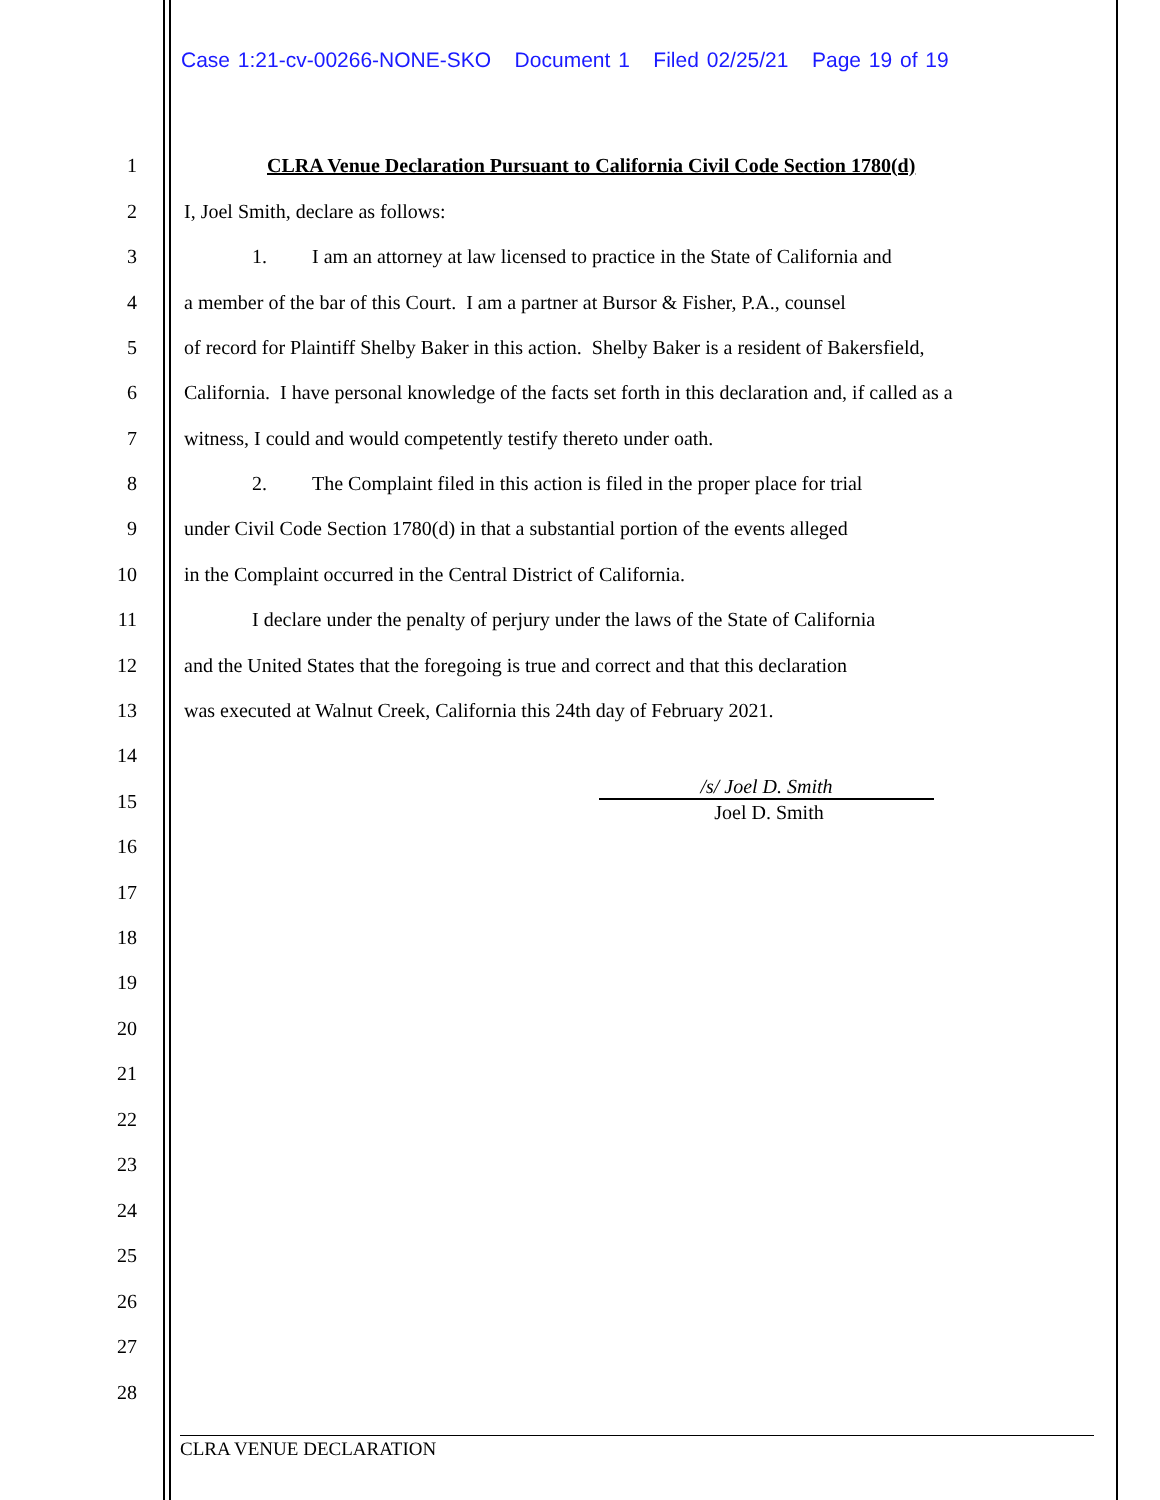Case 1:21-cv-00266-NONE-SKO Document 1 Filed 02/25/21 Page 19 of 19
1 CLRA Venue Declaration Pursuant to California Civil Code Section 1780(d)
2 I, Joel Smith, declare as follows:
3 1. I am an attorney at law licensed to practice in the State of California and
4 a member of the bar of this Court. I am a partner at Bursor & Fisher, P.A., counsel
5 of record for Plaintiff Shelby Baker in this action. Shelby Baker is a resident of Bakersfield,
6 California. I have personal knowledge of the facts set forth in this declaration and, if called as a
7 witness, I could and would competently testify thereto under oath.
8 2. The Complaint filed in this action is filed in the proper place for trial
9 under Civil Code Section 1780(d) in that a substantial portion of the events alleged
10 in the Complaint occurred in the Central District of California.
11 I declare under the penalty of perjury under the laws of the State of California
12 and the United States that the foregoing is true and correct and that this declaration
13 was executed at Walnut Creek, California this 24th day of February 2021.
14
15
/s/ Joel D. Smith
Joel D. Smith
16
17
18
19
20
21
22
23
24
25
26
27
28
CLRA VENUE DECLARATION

+ + + +

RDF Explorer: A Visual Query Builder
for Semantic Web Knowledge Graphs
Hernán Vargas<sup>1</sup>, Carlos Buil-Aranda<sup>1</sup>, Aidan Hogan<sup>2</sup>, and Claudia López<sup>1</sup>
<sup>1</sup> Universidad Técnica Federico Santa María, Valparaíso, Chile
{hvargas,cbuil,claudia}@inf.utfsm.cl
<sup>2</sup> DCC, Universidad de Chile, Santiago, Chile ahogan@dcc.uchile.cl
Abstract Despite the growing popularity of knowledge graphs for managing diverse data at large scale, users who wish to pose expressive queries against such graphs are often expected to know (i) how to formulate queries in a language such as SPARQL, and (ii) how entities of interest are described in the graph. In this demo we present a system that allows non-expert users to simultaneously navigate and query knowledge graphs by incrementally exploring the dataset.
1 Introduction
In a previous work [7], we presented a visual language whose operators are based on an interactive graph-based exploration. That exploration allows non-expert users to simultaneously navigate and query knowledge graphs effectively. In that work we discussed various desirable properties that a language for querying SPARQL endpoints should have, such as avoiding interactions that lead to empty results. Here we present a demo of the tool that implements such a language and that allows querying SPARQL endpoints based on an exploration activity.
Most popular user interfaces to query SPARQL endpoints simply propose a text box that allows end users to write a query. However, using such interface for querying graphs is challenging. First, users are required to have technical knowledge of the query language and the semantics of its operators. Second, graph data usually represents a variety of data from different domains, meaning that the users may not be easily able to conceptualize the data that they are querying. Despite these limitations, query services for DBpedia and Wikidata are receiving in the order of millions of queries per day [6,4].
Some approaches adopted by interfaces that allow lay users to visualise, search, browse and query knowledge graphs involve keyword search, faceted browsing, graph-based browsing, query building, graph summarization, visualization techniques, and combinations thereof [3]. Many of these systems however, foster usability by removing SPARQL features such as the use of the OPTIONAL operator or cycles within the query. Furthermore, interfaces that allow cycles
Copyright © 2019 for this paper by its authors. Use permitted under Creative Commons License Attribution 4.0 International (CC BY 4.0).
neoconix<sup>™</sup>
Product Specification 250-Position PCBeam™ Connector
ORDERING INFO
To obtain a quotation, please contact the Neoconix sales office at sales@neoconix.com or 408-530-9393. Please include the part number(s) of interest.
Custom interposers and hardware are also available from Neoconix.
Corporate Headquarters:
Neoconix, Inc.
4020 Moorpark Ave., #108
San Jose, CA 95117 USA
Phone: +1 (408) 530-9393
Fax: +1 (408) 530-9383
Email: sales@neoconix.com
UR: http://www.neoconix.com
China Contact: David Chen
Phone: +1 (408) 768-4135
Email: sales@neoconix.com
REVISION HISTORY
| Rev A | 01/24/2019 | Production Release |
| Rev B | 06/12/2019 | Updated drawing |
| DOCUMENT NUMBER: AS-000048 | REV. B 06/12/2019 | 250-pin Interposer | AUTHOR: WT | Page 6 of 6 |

+ + + +

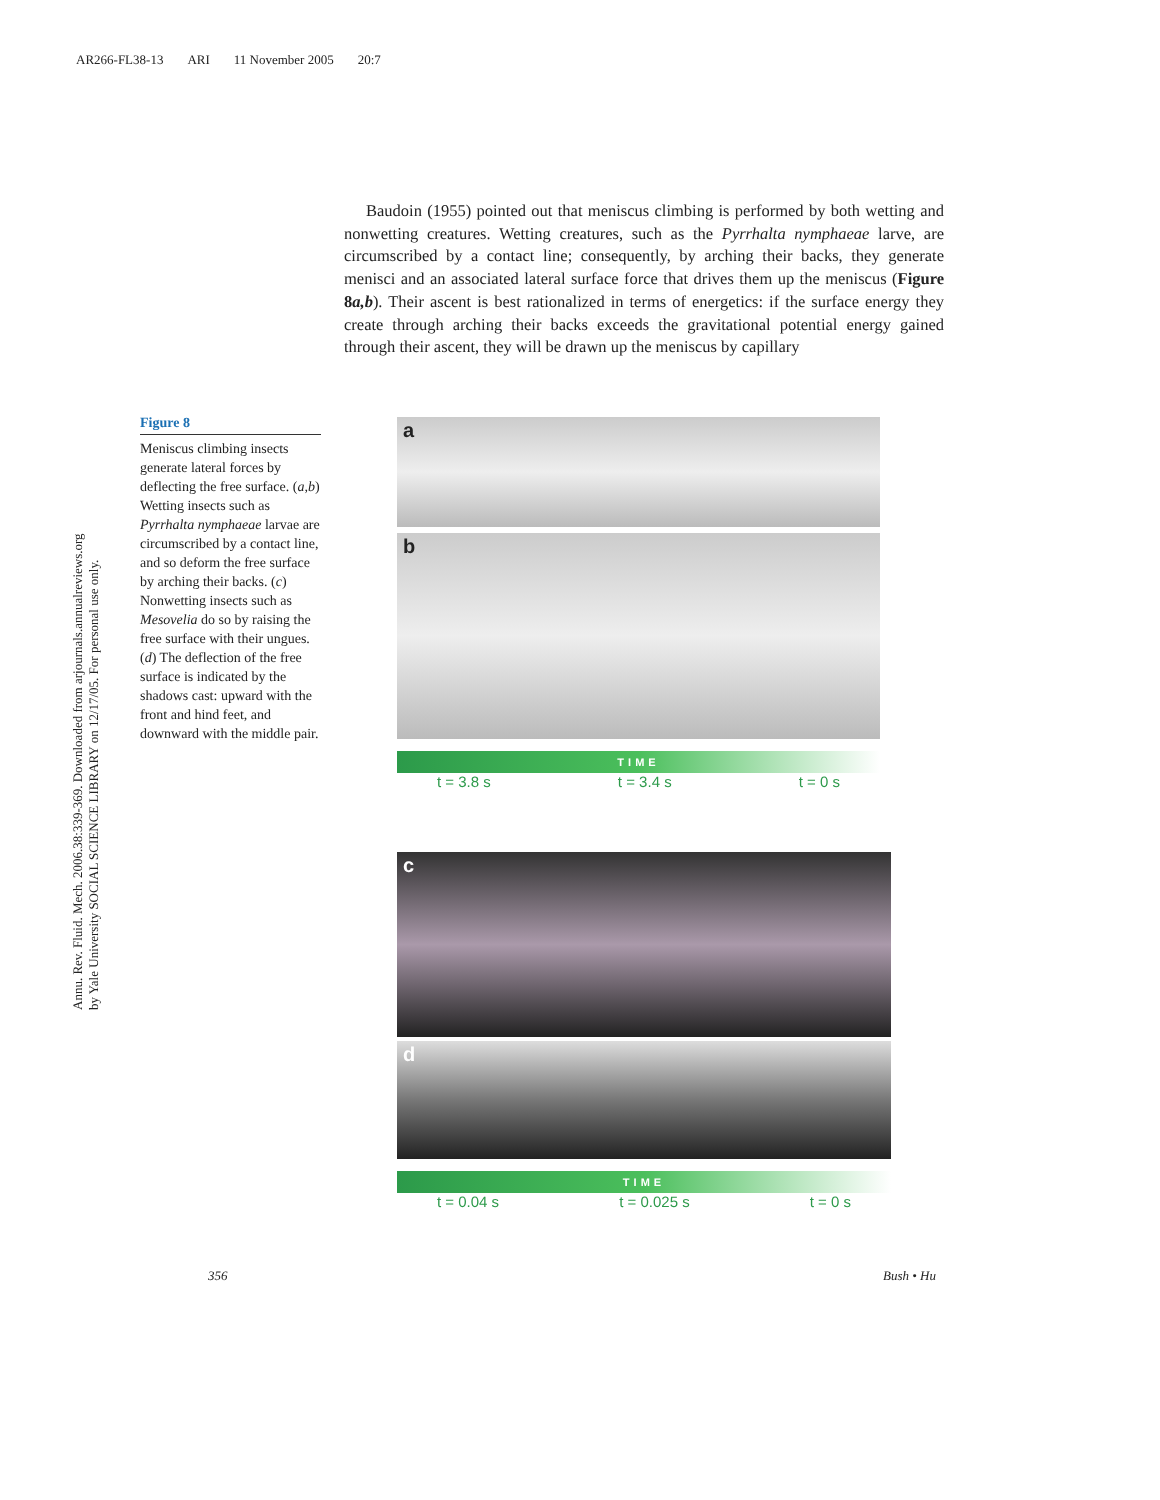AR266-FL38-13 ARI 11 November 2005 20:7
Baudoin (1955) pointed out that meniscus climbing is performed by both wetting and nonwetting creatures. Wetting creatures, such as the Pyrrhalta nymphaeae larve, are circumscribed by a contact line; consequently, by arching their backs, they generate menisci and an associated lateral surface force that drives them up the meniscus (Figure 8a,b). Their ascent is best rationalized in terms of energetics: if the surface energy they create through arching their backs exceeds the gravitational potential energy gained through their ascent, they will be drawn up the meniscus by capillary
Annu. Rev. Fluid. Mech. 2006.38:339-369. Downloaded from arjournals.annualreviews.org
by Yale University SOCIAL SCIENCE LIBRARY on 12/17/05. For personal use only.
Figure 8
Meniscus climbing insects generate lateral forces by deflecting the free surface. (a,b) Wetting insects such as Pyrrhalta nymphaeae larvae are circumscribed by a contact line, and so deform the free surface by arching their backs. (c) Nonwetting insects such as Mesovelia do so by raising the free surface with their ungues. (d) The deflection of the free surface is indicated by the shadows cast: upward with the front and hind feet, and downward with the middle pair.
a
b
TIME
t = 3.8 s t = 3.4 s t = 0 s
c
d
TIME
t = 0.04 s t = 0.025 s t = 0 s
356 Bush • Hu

+ + + +

Give again exactly, and only, the lines above starting at the one with "<sup>1</sup> Universidad Técnica" and ending at the one with "In a previous".

<sup>1</sup> Universidad Técnica Federico Santa María, Valparaíso, Chile
{hvargas,cbuil,claudia}@inf.utfsm.cl
<sup>2</sup> DCC, Universidad de Chile, Santiago, Chile ahogan@dcc.uchile.cl
Abstract Despite the growing popularity of knowledge graphs for managing diverse data at large scale, users who wish to pose expressive queries against such graphs are often expected to know (i) how to formulate queries in a language such as SPARQL, and (ii) how entities of interest are described in the graph. In this demo we present a system that allows non-expert users to simultaneously navigate and query knowledge graphs by incrementally exploring the dataset.
1 Introduction
In a previous work [7], we presented a visual language whose operators are based on an interactive graph-based exploration. That exploration allows non-expert users to simultaneously navigate and query knowledge graphs effectively. In that work we discussed various desirable properties that a language for querying SPARQL endpoints should have, such as avoiding interactions that lead to empty results. Here we present a demo of the tool that implements such a language and that allows querying SPARQL endpoints based on an exploration activity.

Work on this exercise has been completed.